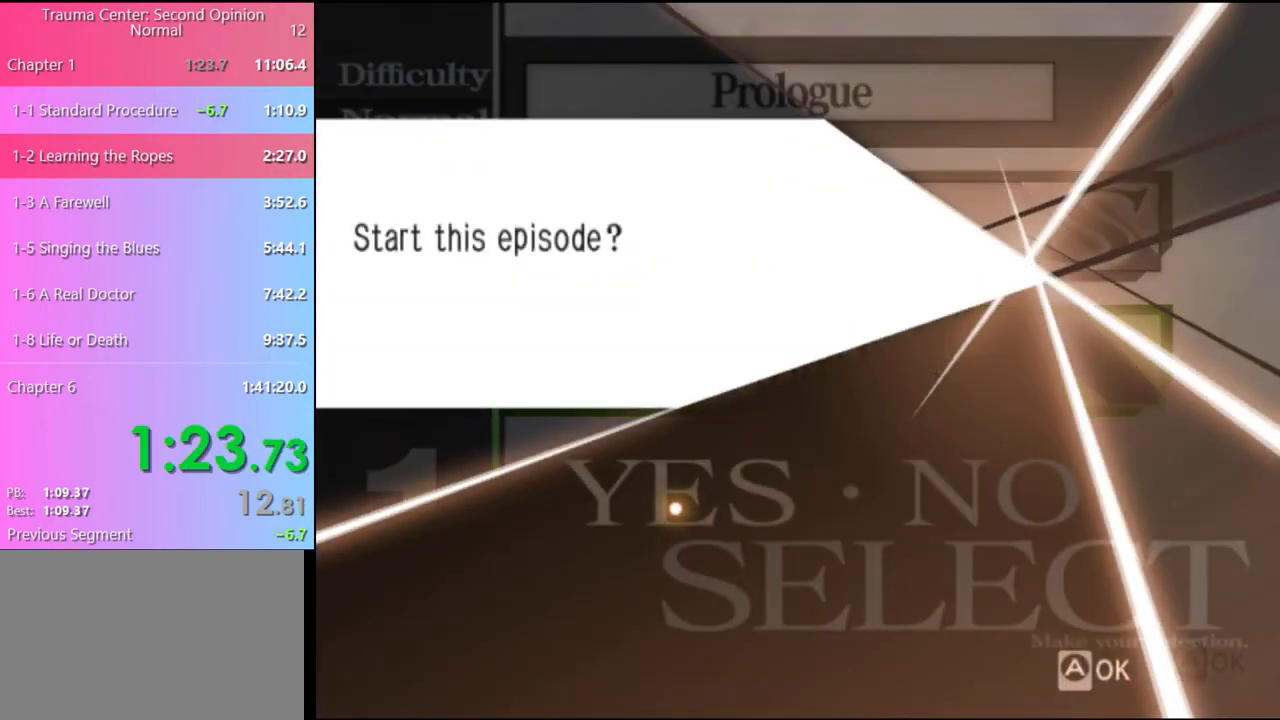
{"keys": [], "mouse": [], "events": [[33, "mouse_left", "down"], [100, "mouse_left", "up"], [167, "mouse_left", "down"], [233, "mouse_left", "up"], [300, "mouse_left", "down"], [367, "mouse_left", "up"], [433, "mouse_left", "down"], [500, "mouse_left", "up"]]}
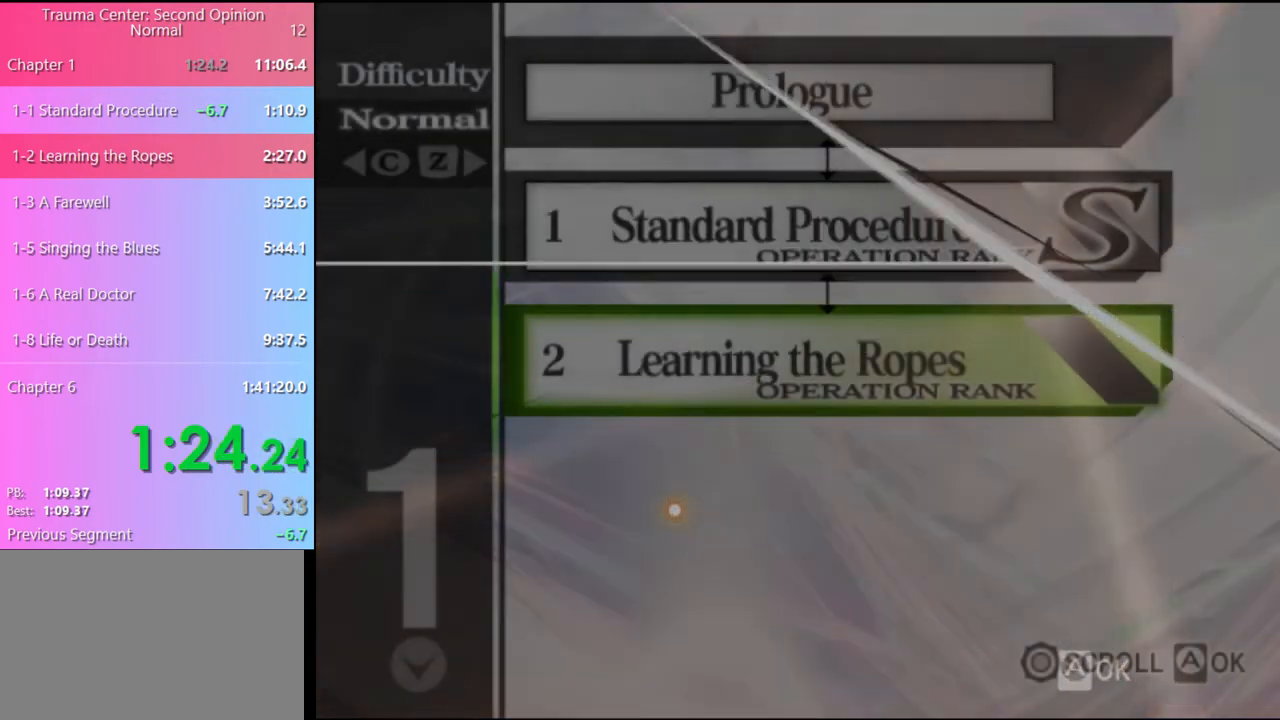
{"keys": [], "mouse": [], "events": []}
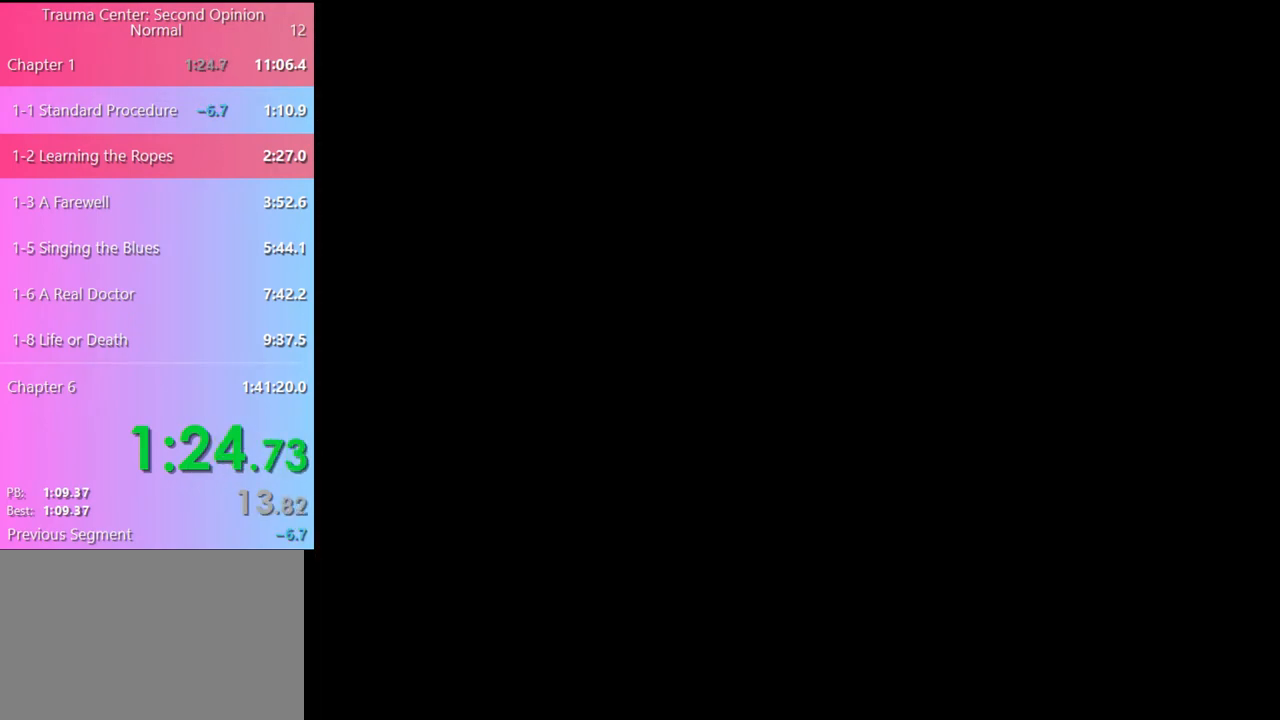
{"keys": [], "mouse": [], "events": []}
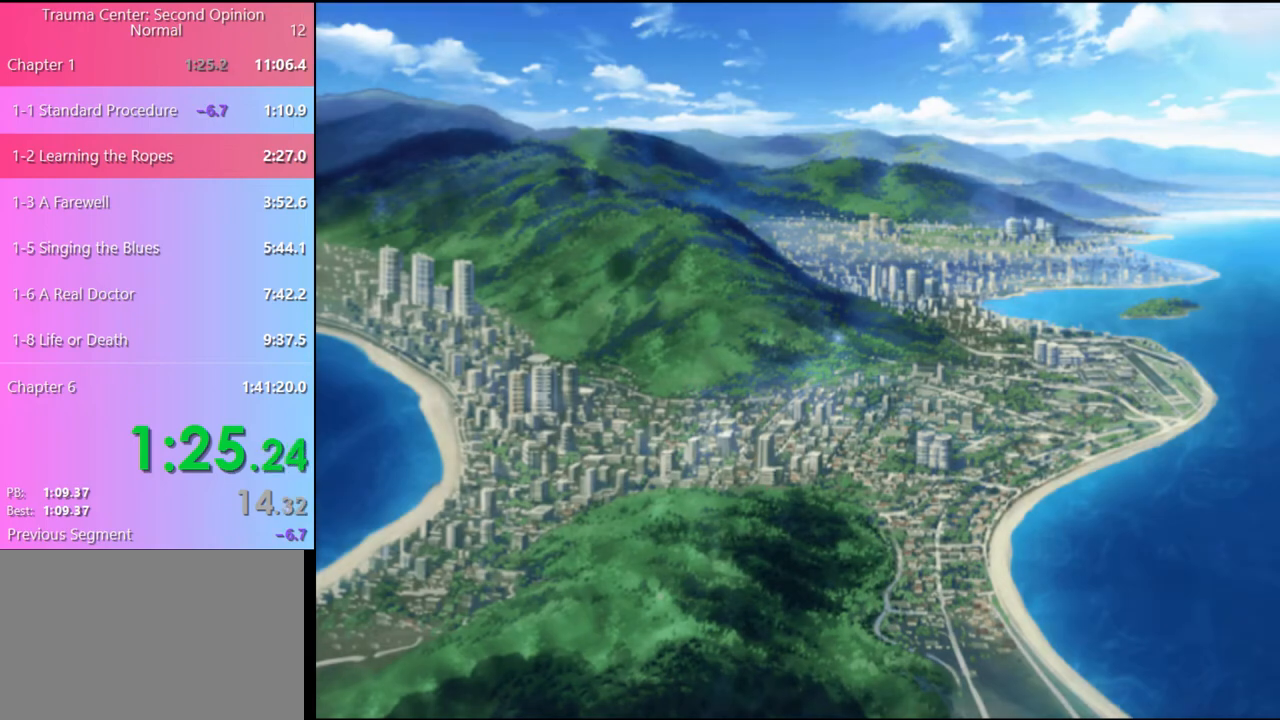
{"keys": [], "mouse": ["left"], "events": [[200, "mouse_left", "down"], [267, "mouse_left", "up"], [333, "mouse_left", "down"], [400, "mouse_left", "up"], [467, "mouse_left", "down"]]}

> **Problem to solve**: Would you show each line of the material above that contains the string "down"?

> **Response to the task**:
{"keys": [], "mouse": [], "events": [[33, "mouse_left", "down"], [100, "mouse_left", "up"], [167, "mouse_left", "down"], [233, "mouse_left", "up"], [300, "mouse_left", "down"], [367, "mouse_left", "up"], [433, "mouse_left", "down"], [500, "mouse_left", "up"]]}
{"keys": [], "mouse": ["left"], "events": [[200, "mouse_left", "down"], [267, "mouse_left", "up"], [333, "mouse_left", "down"], [400, "mouse_left", "up"], [467, "mouse_left", "down"]]}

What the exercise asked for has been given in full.